Obama records, by contrast in this analysis, showed that during "his first 1,225 days in office, Obama attended his PDB just 536 times—or 43.8 percent of the time. During 2011 and the first half of 2012 [within the 1,225 days analyzed], his attendance ... [fell] to just over 38 percent." Obama initiated electronic delivery of the written brief in 2014 and received it six days a week.

In the first six weeks of the first presidential transition of Donald Trump in 2016, the president-elect averaged about one PDB a week. He had "participated in multiple PDBs in some weeks, CNN has learned.
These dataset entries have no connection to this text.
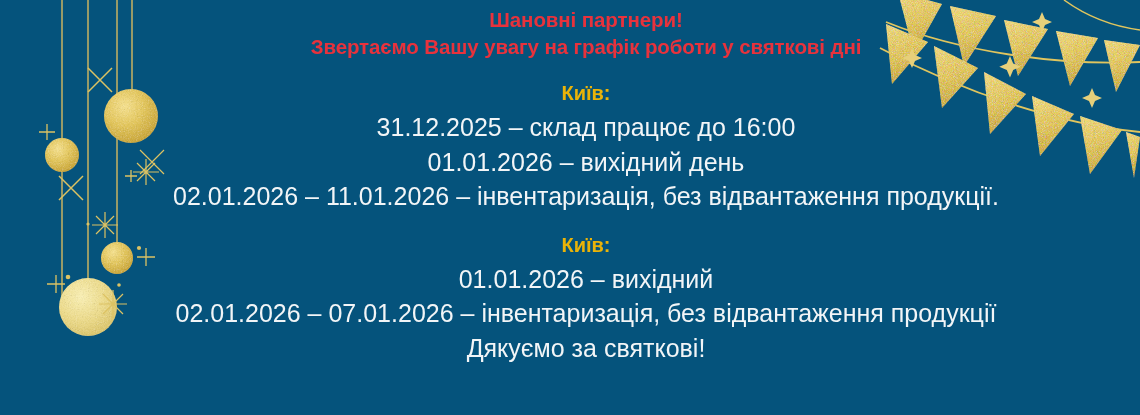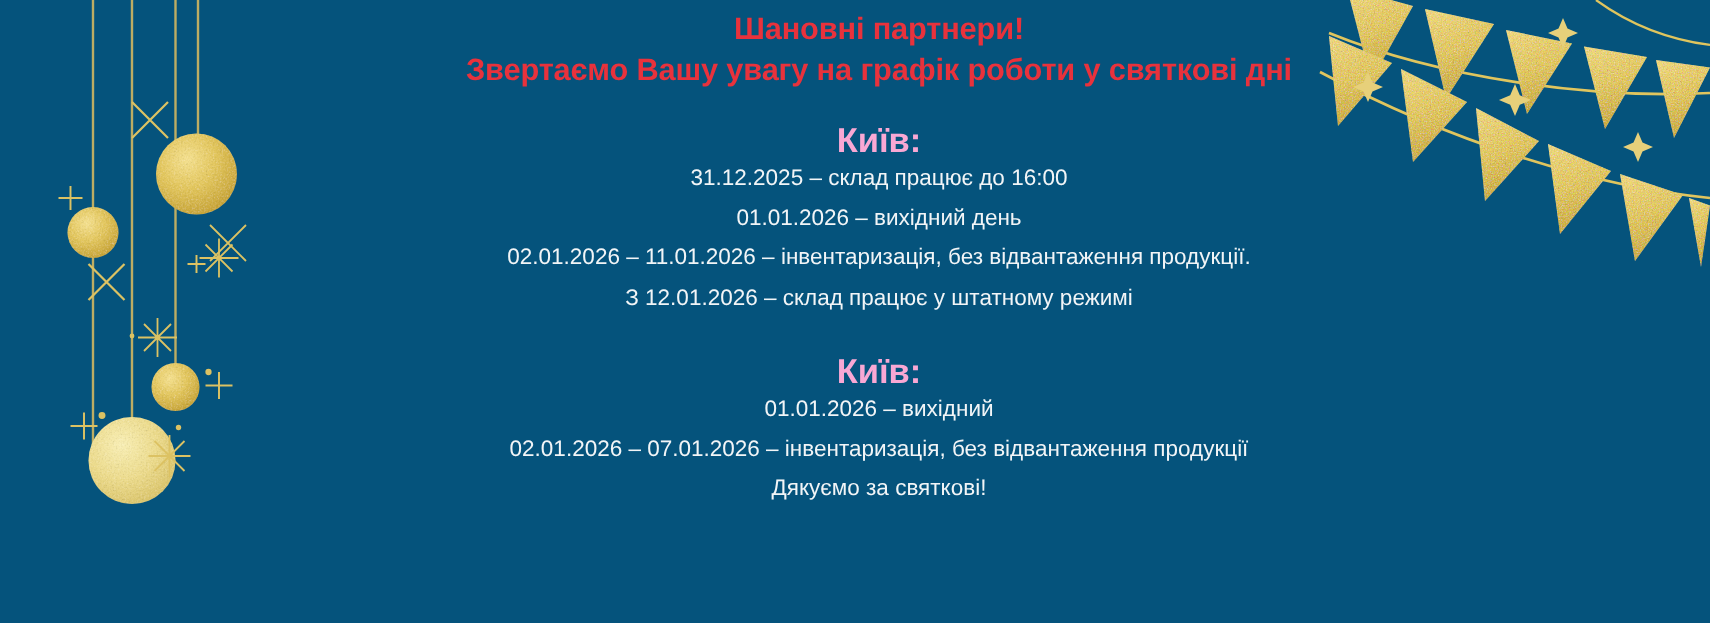--- a/index.html
+++ b/index.html
@@ -49,33 +49,34 @@
     font-size: 20.5px;
     line-height: 27px;
     letter-spacing: -0.1px;
     white-space: nowrap;
   }
   .headline .l2 { font-size: 20.5px; }
 
   .city-block { margin-top: 0; }
 
   .city-name {
-    color: #f9a8d4;
+    color: #eab308;
     font-weight: bold;
-    font-size: 23px;
+    font-size: 20px;
     line-height: 26px;
     white-space: nowrap;
   }
 
   .line {
     color: #f2f5f7;
-    font-size: 15px;
+    font-size: 25px;
     line-height: 26.5px;
     font-weight: 400;
     white-space: nowrap;
+    margin-top: 8px;
   }
 
   .spacer-kyiv { height: 20px; }
   .spacer-lviv { height: 22px; }
 </style>
 </head>
 <body>
 
 <div id="banner">
 
@@ -206,21 +207,20 @@
       <div class="l2">Звертаємо Вашу увагу на графік роботи у святкові дні</div>
     </div>
 
     <div class="spacer-kyiv"></div>
 
     <div class="city-block">
       <div class="city-name">Київ:</div>
       <div class="line">31.12.2025 – склад працює до 16:00</div>
       <div class="line">01.01.2026 – вихідний день</div>
       <div class="line">02.01.2026 – 11.01.2026 – інвентаризація, без відвантаження продукції.</div>
-      <div class="line">З 12.01.2026 – склад працює у штатному режимі</div>
     </div>
 
     <div class="spacer-lviv"></div>
 
     <div class="city-block">
       <div class="city-name">Київ:</div>
       <div class="line">01.01.2026 – вихідний</div>
       <div class="line">02.01.2026 – 07.01.2026 – інвентаризація, без відвантаження продукції</div>
       <div class="line">Дякуємо за святкові!</div>
     </div>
And the transition team said last week Trump would be increasing his PDB participation to three times a week." However, by the final weeks of his presidency Trump didn't have a single PDB listed on his schedule.

During the presidential transition of Joe Biden in 2020, Biden and Vice President-elect Kamala Harris gained access to the PDB in late November 2020. Upon taking office, Biden started committing to receiving the PDB on most days, with Harris in attendance.

In the second presidential transition of Donald Trump in 2024, President-elect Trump began to receive PDBs starting in November 2024. On May 9, 2025, Politico reported that Trump had sat for only 12 PDBs since taking office, which would be an average of one PDB every nine days.